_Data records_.

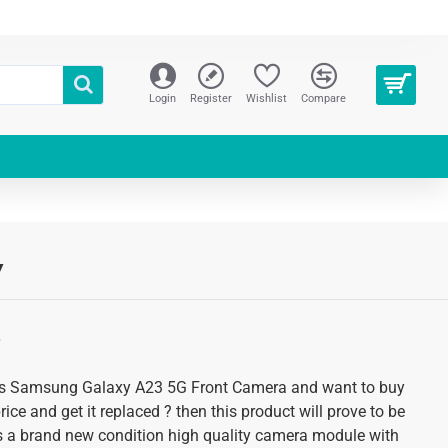
Login
Register
Wishlist
Compare
y
S
lems Samsung Galaxy A23 5G Front Camera and want to buy
rice and get it replaced ? then this product will prove to be
 is a brand new condition high quality camera module with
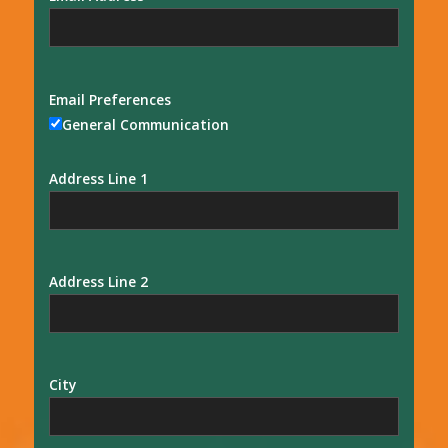
Email Preferences
General Communication
Address Line 1
Address Line 2
City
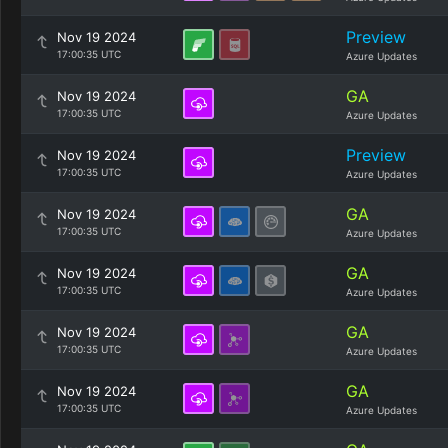
Preview
Nov 19 2024
17:00:35 UTC
Azure Updates
GA
Nov 19 2024
17:00:35 UTC
Azure Updates
Preview
Nov 19 2024
17:00:35 UTC
Azure Updates
GA
Nov 19 2024
17:00:35 UTC
Azure Updates
GA
Nov 19 2024
17:00:35 UTC
Azure Updates
GA
Nov 19 2024
17:00:35 UTC
Azure Updates
GA
Nov 19 2024
17:00:35 UTC
Azure Updates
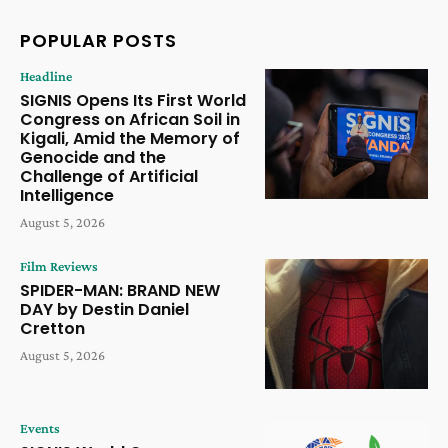
POPULAR POSTS
Headline
SIGNIS Opens Its First World
Congress on African Soil in
Kigali, Amid the Memory of
Genocide and the
Challenge of Artificial
Intelligence
August 5, 2026
Film Reviews
SPIDER-MAN: BRAND NEW
DAY by Destin Daniel
Cretton
August 5, 2026
Events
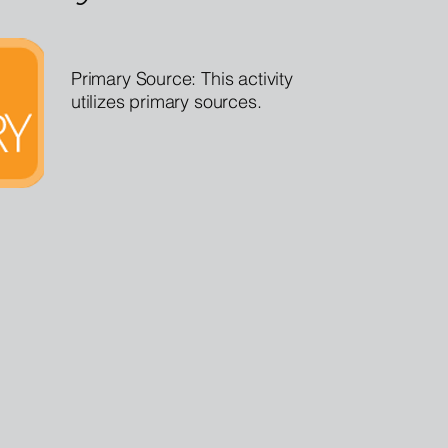
Primary Source: This activity
utilizes primary sources.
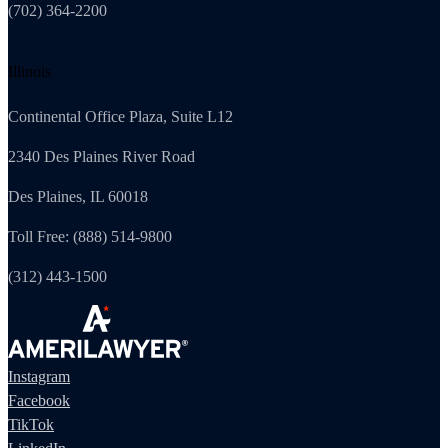
(702) 364-2200
Illinois
Continental Office Plaza, Suite L12
2340 Des Plaines River Road
Des Plaines, IL 60018
Toll Free: (888) 514-9800
(312) 443-1500
Instagram
Facebook
TikTok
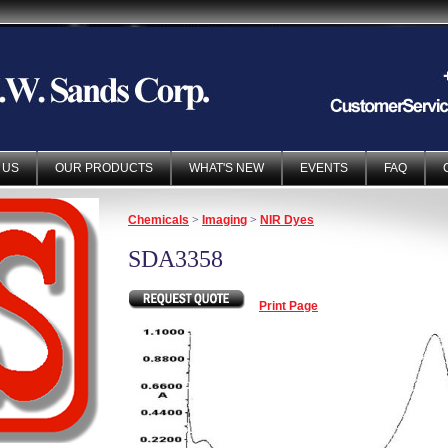
 US
OUR PRODUCTS
WHAT'S NEW
EVENTS
FAQ
Chemicals
>
Imaging
>
NIR Dyes
SDA3358
Print Page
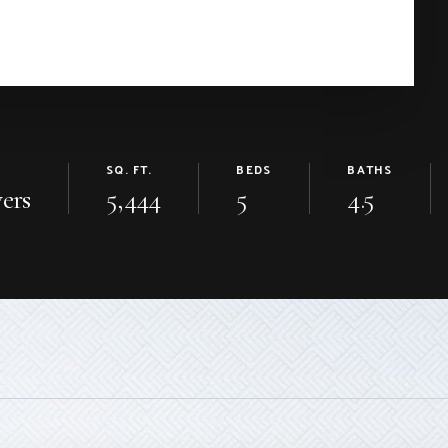
SQ. FT.
BEDS
BATHS
ers
5,444
5
4.5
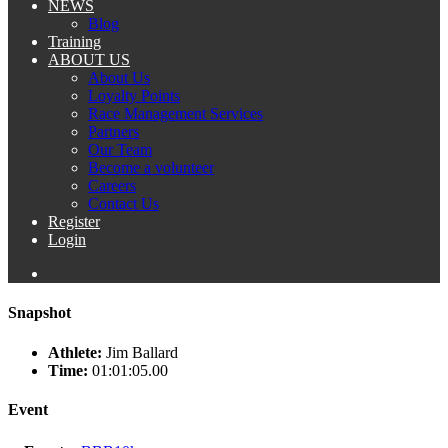
NEWS
Blog
Training
ABOUT US
About Us
Loyalty Points
Race Management Services
Partners
Our Team
Become a volunteer
Careers
Contact Us
Register
Login
Snapshot
Athlete:
Jim Ballard
Time:
01:01:05.00
Event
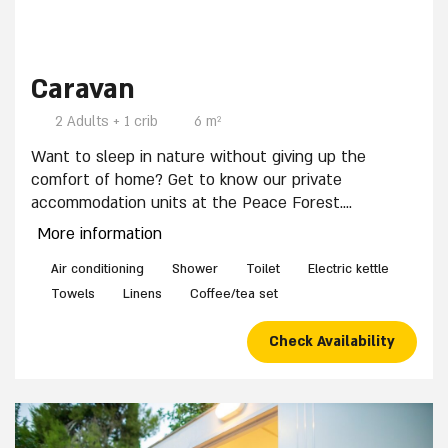
7 / 9
Caravan
2 Adults + 1 crib
6 m²
Want to sleep in nature without giving up the
comfort of home? Get to know our private
accommodation units at the Peace Forest.
The units are suitable for up to 3 people and
More information
equipped with:
Bunk bed and pull-out bed, Private shower and
Air conditioning
Shower
Toilet
Electric kettle
toilets, electric kettle and coffee corner.
Towels
Linens
Coffee/tea set
A crib can be placed in place of the pull-out bed by
prior arrangement.
Check Availability
The accommodations area has a public sitting area
with wooden benches and swings.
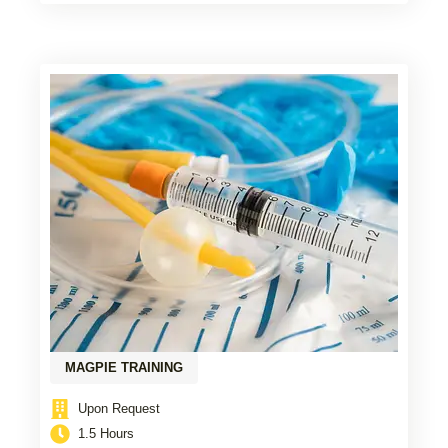
MAGPIE TRAINING
Upon Request
1.5 Hours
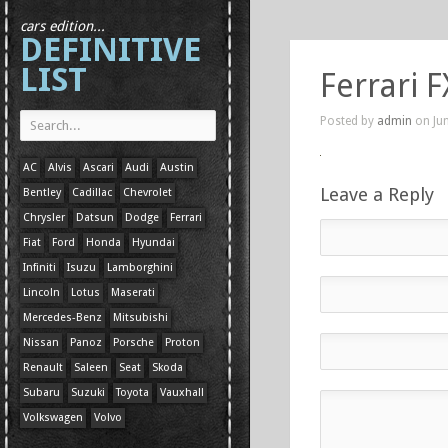
cars edition...
DEFINITIVE
LIST
Ferrari F
Posted by
admin
on Jun
AC
Alvis
Ascari
Audi
Austin
Leave a Reply
Bentley
Cadillac
Chevrolet
Chrysler
Datsun
Dodge
Ferrari
Fiat
Ford
Honda
Hyundai
Infiniti
Isuzu
Lamborghini
Lincoln
Lotus
Maserati
Mercedes-Benz
Mitsubishi
Nissan
Panoz
Porsche
Proton
Renault
Saleen
Seat
Skoda
Subaru
Suzuki
Toyota
Vauxhall
Volkswagen
Volvo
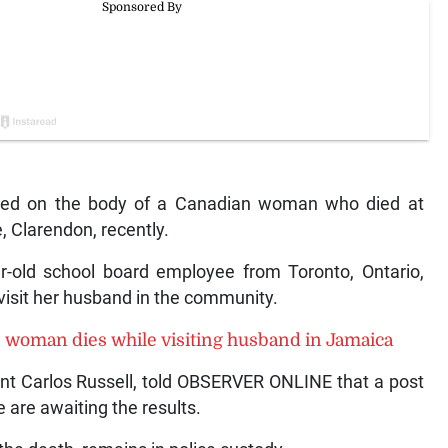
ed on the body of a Canadian woman who died at
, Clarendon, recently.
r-old school board employee from Toronto, Ontario,
visit her husband in the community.
 woman dies while visiting husband in Jamaica
ent Carlos Russell, told OBSERVER ONLINE that a post
re awaiting the results.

_WORK ITEM_. Reproduce the text of every item above line for line, leaving out the pictures.

_RESPONSE TO THE EXERCISE_.
Login
Register
Wishlist
Compare
y
S
lems Samsung Galaxy A23 5G Front Camera and want to buy
rice and get it replaced ? then this product will prove to be
 is a brand new condition high quality camera module with
Email Preferences
General Communication
Address Line 1
Address Line 2
City
Preview
Nov 19 2024
17:00:35 UTC
Azure Updates
GA
Nov 19 2024
17:00:35 UTC
Azure Updates
Preview
Nov 19 2024
17:00:35 UTC
Azure Updates
GA
Nov 19 2024
17:00:35 UTC
Azure Updates
GA
Nov 19 2024
17:00:35 UTC
Azure Updates
GA
Nov 19 2024
17:00:35 UTC
Azure Updates
GA
Nov 19 2024
17:00:35 UTC
Azure Updates
POPULAR POSTS
Headline
SIGNIS Opens Its First World
Congress on African Soil in
Kigali, Amid the Memory of
Genocide and the
Challenge of Artificial
Intelligence
August 5, 2026
Film Reviews
SPIDER-MAN: BRAND NEW
DAY by Destin Daniel
Cretton
August 5, 2026
Events
Primary Source: This activity
utilizes primary sources.
(702) 364-2200
Illinois
Continental Office Plaza, Suite L12
2340 Des Plaines River Road
Des Plaines, IL 60018
Toll Free: (888) 514-9800
(312) 443-1500
Instagram
Facebook
TikTok
 US
OUR PRODUCTS
WHAT'S NEW
EVENTS
FAQ
Chemicals
>
Imaging
>
NIR Dyes
SDA3358
Print Page
SQ. FT.
BEDS
BATHS
ers
5,444
5
4.5
NEWS
Blog
Training
ABOUT US
About Us
Loyalty Points
Race Management Services
Partners
Our Team
Become a volunteer
Careers
Contact Us
Register
Login
Snapshot
Athlete:
Jim Ballard
Time:
01:01:05.00
Event
7 / 9
Caravan
2 Adults + 1 crib
6 m²
Want to sleep in nature without giving up the
comfort of home? Get to know our private
accommodation units at the Peace Forest.
The units are suitable for up to 3 people and
More information
equipped with:
Bunk bed and pull-out bed, Private shower and
Air conditioning
Shower
Toilet
Electric kettle
toilets, electric kettle and coffee corner.
Towels
Linens
Coffee/tea set
A crib can be placed in place of the pull-out bed by
prior arrangement.
Check Availability
The accommodations area has a public sitting area
with wooden benches and swings.
MAGPIE TRAINING
Upon Request
1.5 Hours
cars edition...
DEFINITIVE
LIST
Ferrari F
Posted by
admin
on Jun
AC
Alvis
Ascari
Audi
Austin
Leave a Reply
Bentley
Cadillac
Chevrolet
Chrysler
Datsun
Dodge
Ferrari
Fiat
Ford
Honda
Hyundai
Infiniti
Isuzu
Lamborghini
Lincoln
Lotus
Maserati
Mercedes-Benz
Mitsubishi
Nissan
Panoz
Porsche
Proton
Renault
Saleen
Seat
Skoda
Subaru
Suzuki
Toyota
Vauxhall
Volkswagen
Volvo
ed on the body of a Canadian woman who died at
, Clarendon, recently.
r-old school board employee from Toronto, Ontario,
visit her husband in the community.
 woman dies while visiting husband in Jamaica
ent Carlos Russell, told OBSERVER ONLINE that a post
re awaiting the results.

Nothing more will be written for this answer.